#### Exercise requirements
a. From the passage about the musical "By Jeeves," extract the text from "Twenty years later, Webber" to "the theatre standard.".
b. According to the passage about the musical "By Jeeves," on what date and at which theater did the show open on Broadway?

#### Provided passage

┄┄┄┄┄┄┄┄┄┄┄┄┄┄┄┄┄┄┄┄

Originally hitting the stage as “Jeeves”, Webber and Ayckbourn attempted to bring this comedy to London audiences in 1975 for the first time. This was Webber’s first musical written specifically for the theatre and his first collaboration with Ayckbourn. After a mere two weeks, however, the production closed. Whether it was the monumental length of the production or the lack of promised humor that caused the show’s demise, Webber’s first stage production was also his first failure.

Twenty years later, Webber and Ayckbourn decided to re-unite their creative genius and produced a second show based on the stories of P.G.Wodehouse; this time under a slightly different name, “By Jeeves”. Their re-vamped musical comedy has a running time of just under two hours and thirty minutes – much more the theatre standard.

Premiering in London, England in 1996, “By Jeeves” opened on Broadway on October 28, 2001 at the Helen Hayes theatre. The show stars John Scherer and Martin Jarvis and is directed by its bookwriter/lyricist, Alan Ayckbourn. Although first reviews promised, perhaps, a light-hearted and witty comedy with memorable tunes, “By Jeeves” has come to be somewhat of a disappointment.

┄┄┄┄┄┄┄┄┄┄┄┄┄┄┄┄┄┄┄┄

[Dataset records]
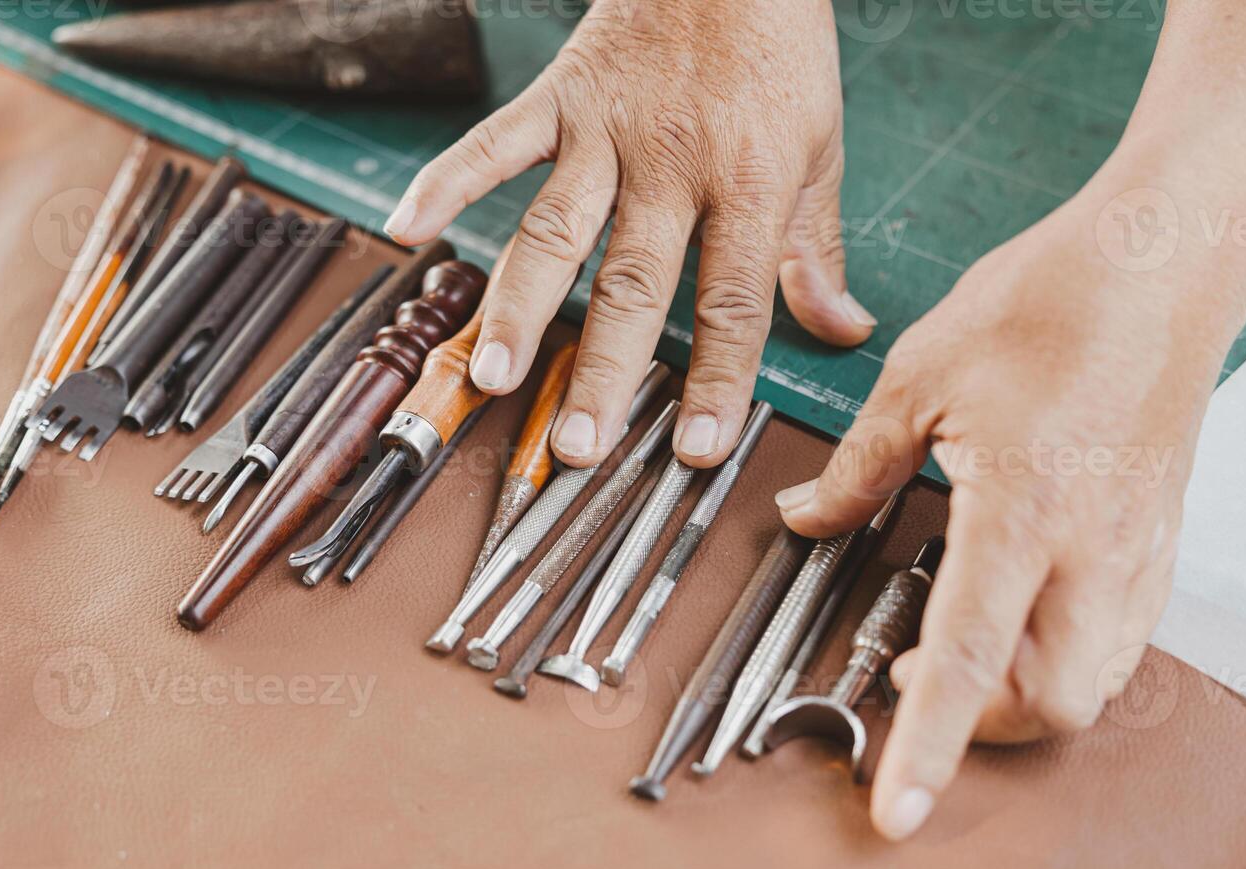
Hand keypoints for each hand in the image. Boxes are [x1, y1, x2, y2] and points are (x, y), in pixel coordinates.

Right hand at [384, 0, 875, 466]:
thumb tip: (839, 330)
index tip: (694, 448)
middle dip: (602, 371)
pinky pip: (495, 141)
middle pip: (632, 283)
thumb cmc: (780, 44)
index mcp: (748, 180)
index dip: (714, 380)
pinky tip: (406, 228)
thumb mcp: (821, 143)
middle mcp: (672, 163)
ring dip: (520, 307)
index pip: (732, 300)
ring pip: (555, 229)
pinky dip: (447, 181)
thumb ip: (815, 244)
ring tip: (492, 374)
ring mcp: (606, 129)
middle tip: (575, 443)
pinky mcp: (560, 95)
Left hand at [777, 184, 1245, 840]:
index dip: (929, 748)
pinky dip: (1063, 648)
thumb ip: (857, 469)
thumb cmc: (1047, 302)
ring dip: (1023, 689)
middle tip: (913, 674)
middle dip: (982, 724)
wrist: (1161, 262)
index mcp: (1024, 513)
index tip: (896, 811)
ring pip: (1093, 678)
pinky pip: (1120, 633)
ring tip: (958, 639)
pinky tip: (1020, 603)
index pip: (970, 661)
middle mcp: (1094, 550)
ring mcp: (1139, 549)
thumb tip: (806, 517)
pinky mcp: (1159, 537)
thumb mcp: (921, 379)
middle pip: (1052, 702)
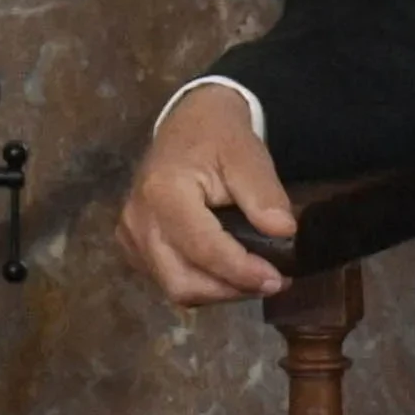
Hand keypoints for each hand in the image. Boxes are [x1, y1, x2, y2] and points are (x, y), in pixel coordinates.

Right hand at [121, 84, 300, 306]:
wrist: (189, 122)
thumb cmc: (219, 137)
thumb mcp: (247, 154)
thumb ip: (264, 193)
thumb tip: (283, 232)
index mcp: (163, 192)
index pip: (202, 248)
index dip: (241, 271)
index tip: (277, 279)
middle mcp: (140, 219)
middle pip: (182, 281)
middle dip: (230, 290)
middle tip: (272, 281)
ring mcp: (130, 235)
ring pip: (174, 287)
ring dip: (218, 291)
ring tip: (254, 276)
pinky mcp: (132, 245)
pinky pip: (167, 279)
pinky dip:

┄┄┄┄┄┄┄┄┄┄┄┄┄┄┄┄┄┄┄┄

#### Answer section
a.
Twenty years later, Webber and Ayckbourn decided to re-unite their creative genius and produced a second show based on the stories of P.G.Wodehouse; this time under a slightly different name, “By Jeeves”. Their re-vamped musical comedy has a running time of just under two hours and thirty minutes – much more the theatre standard.

b. October 28, 2001, at the Helen Hayes theatre.